If you persist scheduler metadata in the database, load scheduled pipelines dynamically from `DatabaseStorage`:

```python
from th2etl import DatabaseStorage
from th2etl.configs.settings import get_settings
from th2etl.scheduler import load_scheduler_manager

settings = get_settings()
with DatabaseStorage.from_settings(settings) as storage:
    manager = load_scheduler_manager(storage)
    manager.start()
```

Or create a scheduler helper directly:

```python
from th2etl.pipelines import build_example_pipeline
from th2etl.scheduler import schedule_pipeline

pipeline = build_example_pipeline()
scheduler = schedule_pipeline(pipeline, "0 * * * *")
scheduler.start()
```

## Logging

The application uses Python's standard `logging` module. You can control the log verbosity using environment variables.

- `TH2ETL_LOG_LEVEL`: Sets the global log level. Defaults to `INFO`. Can be set to `DEBUG`, `INFO`, `WARNING`, `ERROR`.
- `TH2ETL_LOG_LEVELS`: Provides fine-grained control over different parts of the application. This is a comma-separated list of `logger_name:LEVEL`.

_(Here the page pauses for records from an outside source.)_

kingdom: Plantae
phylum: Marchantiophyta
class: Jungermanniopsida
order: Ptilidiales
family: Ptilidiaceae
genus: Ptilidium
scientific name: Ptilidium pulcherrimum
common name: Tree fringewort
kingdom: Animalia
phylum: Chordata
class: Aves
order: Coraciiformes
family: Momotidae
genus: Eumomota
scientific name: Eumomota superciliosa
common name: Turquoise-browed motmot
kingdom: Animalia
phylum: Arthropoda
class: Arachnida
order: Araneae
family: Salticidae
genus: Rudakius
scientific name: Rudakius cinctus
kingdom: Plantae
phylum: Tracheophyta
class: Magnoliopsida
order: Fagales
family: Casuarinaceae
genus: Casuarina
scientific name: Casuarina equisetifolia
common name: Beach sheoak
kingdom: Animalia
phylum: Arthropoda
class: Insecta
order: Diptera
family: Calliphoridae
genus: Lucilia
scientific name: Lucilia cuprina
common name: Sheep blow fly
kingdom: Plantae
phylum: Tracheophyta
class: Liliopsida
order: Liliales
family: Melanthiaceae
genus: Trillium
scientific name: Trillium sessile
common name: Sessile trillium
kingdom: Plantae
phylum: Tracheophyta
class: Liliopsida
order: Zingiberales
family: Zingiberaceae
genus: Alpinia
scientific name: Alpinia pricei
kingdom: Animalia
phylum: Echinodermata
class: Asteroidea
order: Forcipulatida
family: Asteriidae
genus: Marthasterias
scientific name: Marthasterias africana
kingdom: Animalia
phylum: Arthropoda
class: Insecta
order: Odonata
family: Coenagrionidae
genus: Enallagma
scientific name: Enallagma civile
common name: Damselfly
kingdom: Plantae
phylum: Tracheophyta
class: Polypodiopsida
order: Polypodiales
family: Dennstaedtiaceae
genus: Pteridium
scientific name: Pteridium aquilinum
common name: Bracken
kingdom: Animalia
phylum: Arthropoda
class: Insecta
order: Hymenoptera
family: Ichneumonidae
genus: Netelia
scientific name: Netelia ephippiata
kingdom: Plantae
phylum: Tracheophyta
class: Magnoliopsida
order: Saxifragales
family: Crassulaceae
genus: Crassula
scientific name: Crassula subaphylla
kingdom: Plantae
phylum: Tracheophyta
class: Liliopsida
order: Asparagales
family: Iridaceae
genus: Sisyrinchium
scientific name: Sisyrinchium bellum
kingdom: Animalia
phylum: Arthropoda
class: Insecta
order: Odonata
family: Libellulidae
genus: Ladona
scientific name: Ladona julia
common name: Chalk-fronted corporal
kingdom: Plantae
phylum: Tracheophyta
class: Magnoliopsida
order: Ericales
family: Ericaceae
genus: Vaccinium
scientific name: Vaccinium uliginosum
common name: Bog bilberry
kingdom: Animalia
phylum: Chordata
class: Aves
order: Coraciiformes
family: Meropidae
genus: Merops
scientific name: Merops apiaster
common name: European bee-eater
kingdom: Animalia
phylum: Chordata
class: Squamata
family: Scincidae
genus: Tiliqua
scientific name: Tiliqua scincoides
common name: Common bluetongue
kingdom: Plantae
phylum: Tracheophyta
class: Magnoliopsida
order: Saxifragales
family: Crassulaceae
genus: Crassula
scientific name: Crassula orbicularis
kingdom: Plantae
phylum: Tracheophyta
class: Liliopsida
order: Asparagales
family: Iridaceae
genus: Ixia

For example, to see detailed logs from the scheduler but only warnings and errors from the pipelines and blocs, you can set:

```bash
export TH2ETL_LOG_LEVELS="th2etl.scheduler:INFO,th2etl:WARNING"
```

This sets the logger for the `th2etl.scheduler` module to `INFO`, while setting the base `th2etl` logger (which other modules inherit from) to `WARNING`. This is useful for focusing on the scheduler's activity without being overwhelmed by pipeline execution details.

## Output Storage

When pipelines are run by the scheduler, their output can be stored in a directory for later review.

- `pipelines_logs_dir`: Set this environment variable to the path of a directory where you want to store the output of each pipeline run.

If this variable is set, a new subdirectory will be created for each run, named with the scheduler and a timestamp (e.g., `five_minute_scheduler/20260515_103000`). This folder is passed to the pipeline in the `RunContext`, and blocs can be designed to write their output there.